Secrets to a Squeak-Free Floor
Properly spaced joists and the use of I-beams in subfloors, like Weyerhaeuser’s TJI joists used in this new home, are just a few ways to avoid squeaky floors. (Photo Courtesy of Weyerhaeuser.)
When Jeffrey Veffer moved into his 80-year-old house, he thought he was prepared for any of the challenges that came with it.
A year after moving in, the architect in Ontario, Canada, pulled out the carpet to find a botched patch job in the wood floor and very squeaky floors. “Ripping out the entire second floor is not in the budget," Veffer says, "so we will have to put up with the squeaks.”
A noisy floor can be extremely annoying. There are ways to lessen the squeak in older homes – but not always eliminate it. And there are steps that can be taken during construction of your new home to help prevent floor squeaks before they occur.
It’s important to understand why squeaks happen in the first place.

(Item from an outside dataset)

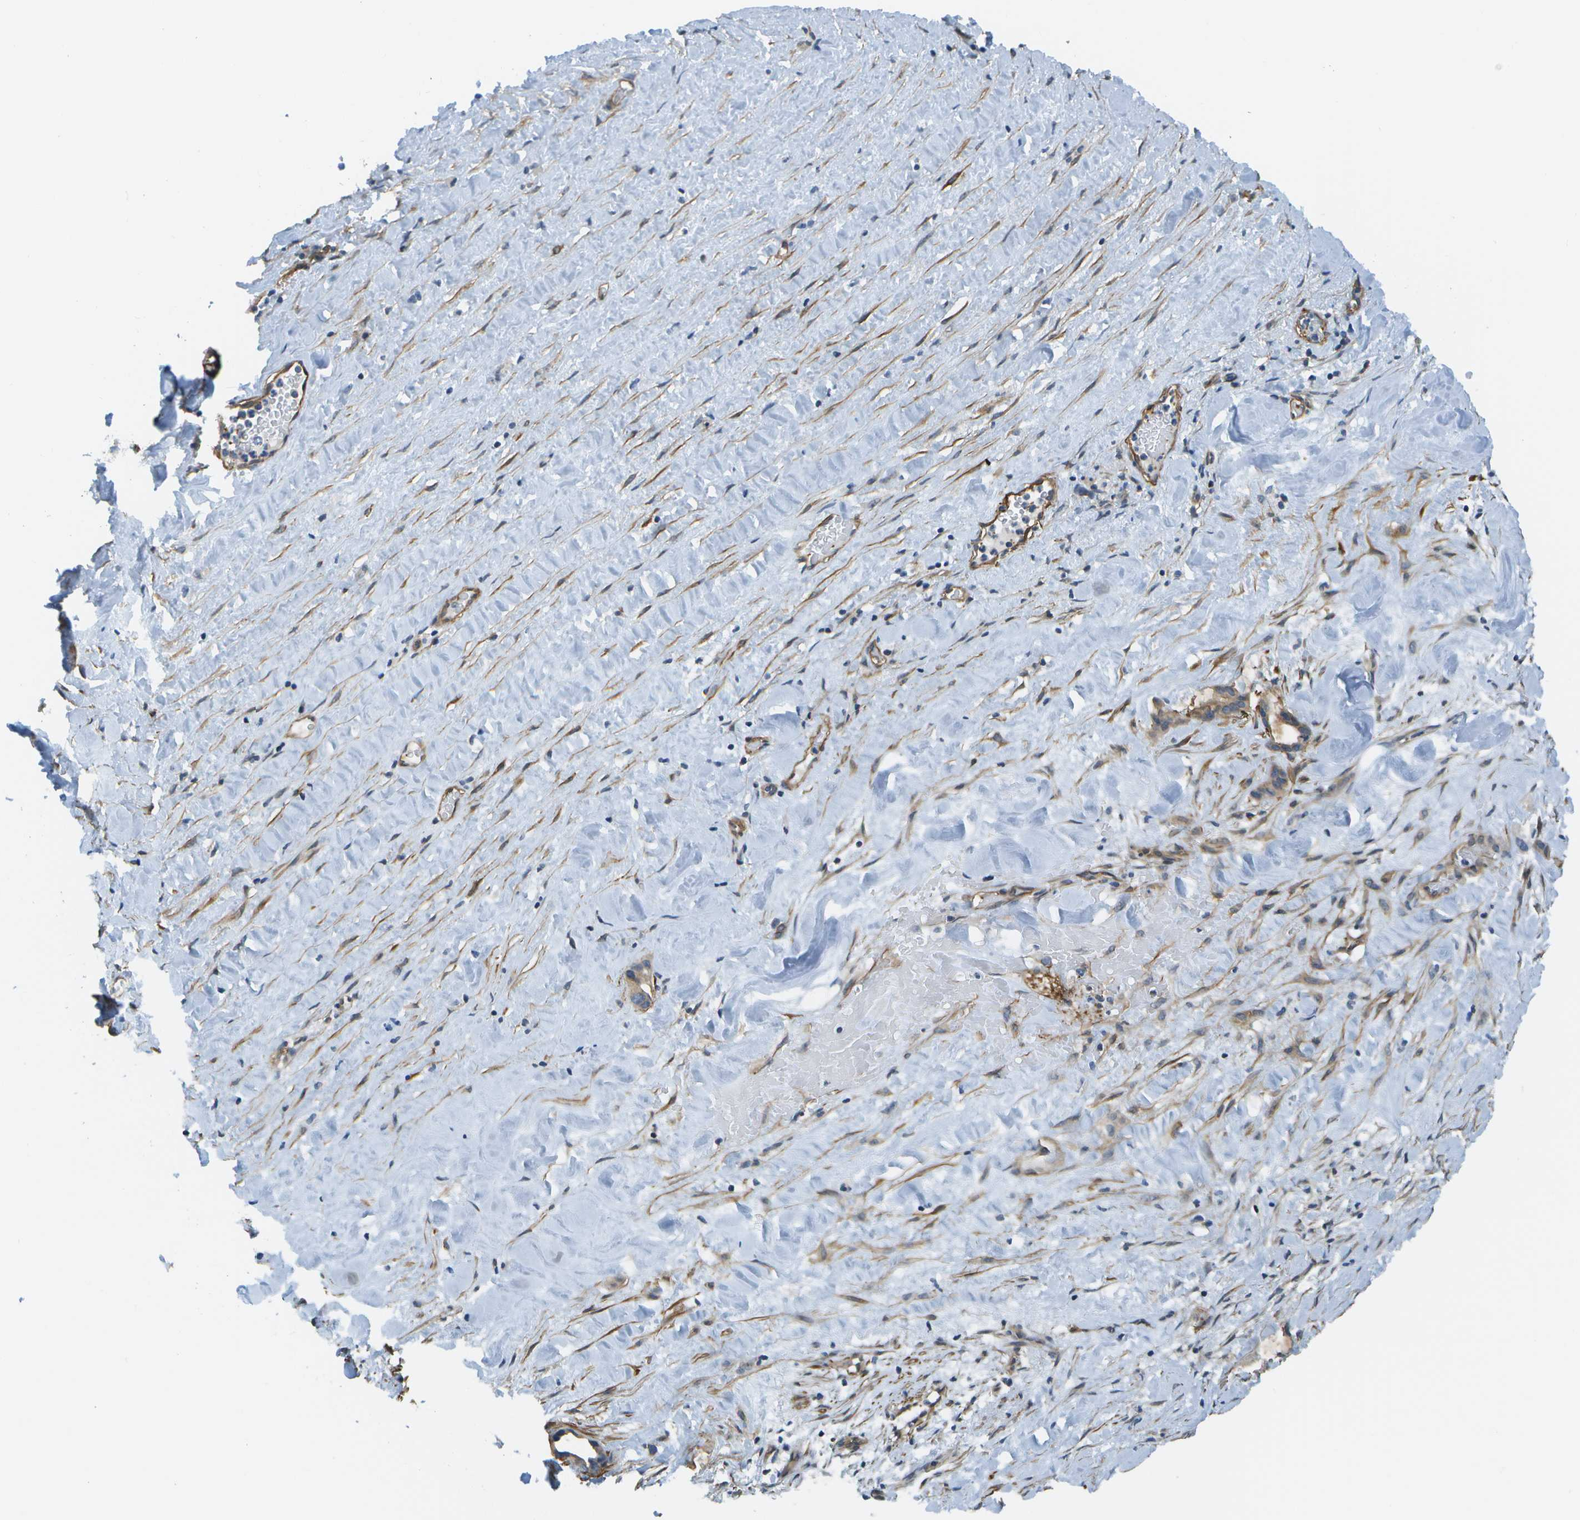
{"staining": {"intensity": "weak", "quantity": ">75%", "location": "cytoplasmic/membranous"}, "tissue": "liver cancer", "cell_type": "Tumor cells", "image_type": "cancer", "snomed": [{"axis": "morphology", "description": "Cholangiocarcinoma"}, {"axis": "topography", "description": "Liver"}], "caption": "Immunohistochemistry staining of cholangiocarcinoma (liver), which reveals low levels of weak cytoplasmic/membranous positivity in approximately >75% of tumor cells indicating weak cytoplasmic/membranous protein positivity. The staining was performed using DAB (brown) for protein detection and nuclei were counterstained in hematoxylin (blue).", "gene": "KIAA0040", "patient": {"sex": "female", "age": 65}}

There are lots of potential causes for squeaky floors, says Brett Miller, director of certification and education for the National Wood Flooring Association in Denver, Colo. “There could be movement of the wood flooring system or the underfloor supports,” he says. “Squeaks can also be caused by improper joist spacing, though with new construction, this is not as much as a problem.”
Seasonal moisture fluctuations also contribute to squeaks. Over time, wood expands and contracts, causing gaps in flooring. When there are gaps, nails come loose and there’s space for wood to move when you step on it, resulting in squeaks. Miller likens the process to a wet sponge. “A sponge is similar to a piece of wood – when a sponge gets wet, it swells and gets bigger. When it’s dry, it shrinks. That’s what happens to wood when it gets wet.”
Squeaky floors often start below the surface, at the joist and subfloor level, where expansion and contraction can lead to nail pops that can cause shifting and bumps on the finished floor above. Miller says advanced technology has allowed builders to use I-beams in subflooring that are much more stable and sound than their predecessors.
Made of engineered wood, I-beams or joists are available from several suppliers. A leader in the industry, Weyerhaeuser, has the largest share of market. Their Trus Joist brand of engineered wood joist, known as TJIs, helps builders frame a home with strength and stability. By making framing material even stronger and consistently straight, engineered wood joists greatly minimize squeaky floors and reduce the feel of bouncy floors.
“Trus Joist TJI joist floors aren’t just built, they’re engineered for strength and consistency,” says Greg Wells, marketing manager for Trus Joist products. “TJI joists are dimensionally stable, which helps them resist the warping, twisting and shrinking that can lead to squeaky floors.”
Learn more about TJIs for homeowners here. Ask your builder what framing solutions are right for your new home. In addition, Wells suggests asking your builder to follow these guidelines to prevent floor squeaks:
- Ensure that joists are sized and spaced to meet or exceed code requirements and that subfloor panels are adequate for applied loads;
- Space subfloor panels with a one-eighth-inch gap;
- Use correct nail sizes and spacing and ensure nails penetrate the floor joists; and
- Use a glued-and-nailed floor system, with construction adhesive selected and installed per manufacturer’s instructions.
One way you can help protect the floors in your new home is to use a humidifier in the winter and a dehumidifier in the summer. Keeping your home at an ideal temperature (based on the part of the country you live in) and at an optimal humidity level (ranging from 30 percent to 50 percent, based on your region) can slow down the aging process of your floor.
In existing homes, there are some temporary fixes, such as applying baby powder or talcum powder between squeaky floorboards, which can lessen squeaks for a time. For Dana Humphrey, owner of Whitegate PR in New York City, the solution was as simple as putting down a floor rug. “When I first moved in, my downstairs neighbor thought that there was a family of five in my home,” she says. “She asked me to get a runner. According to Gina in 1G (I live in 2G), there have since been significantly less squeaks.”
But, in many cases, longer-term fixes are necessary. If this is the case, Miller says it’s important to determine exactly where the squeak is coming from. You can use an injector kit to apply epoxy to the area of the floor that is causing the squeak. If you have a wood subfloor, you can repair the floor by applying screws directly to the seams of the joists where it meets the subfloor – take care not to use too long a screw or to crack the wood.
You can also opt for a silent flooring system, built for deadening sound. Miller says this type of flooring system is most common in high rises and apartment buildings, where it’s important to keep sound from floors at a minimum. Miller says that these floors will not prevent squeaks altogether, but will lessen the sound of, say, running children or noise from high heels.
Squeaky floors can become more than a nuisance – they can be a sore point in an otherwise wonderful home. Architect Jeffrey Veffer and his family have since repaired one level of their home, but still deal with squeaks on the second floor. “Some say the squeaks add character to a house, but, me? I'm not so sure.”
Don’t wait until a squeak is driving you up the wall. And if you're building a home, talk with your builder about steps that can be taken during the construction process to help ensure the golden sound of silent floors.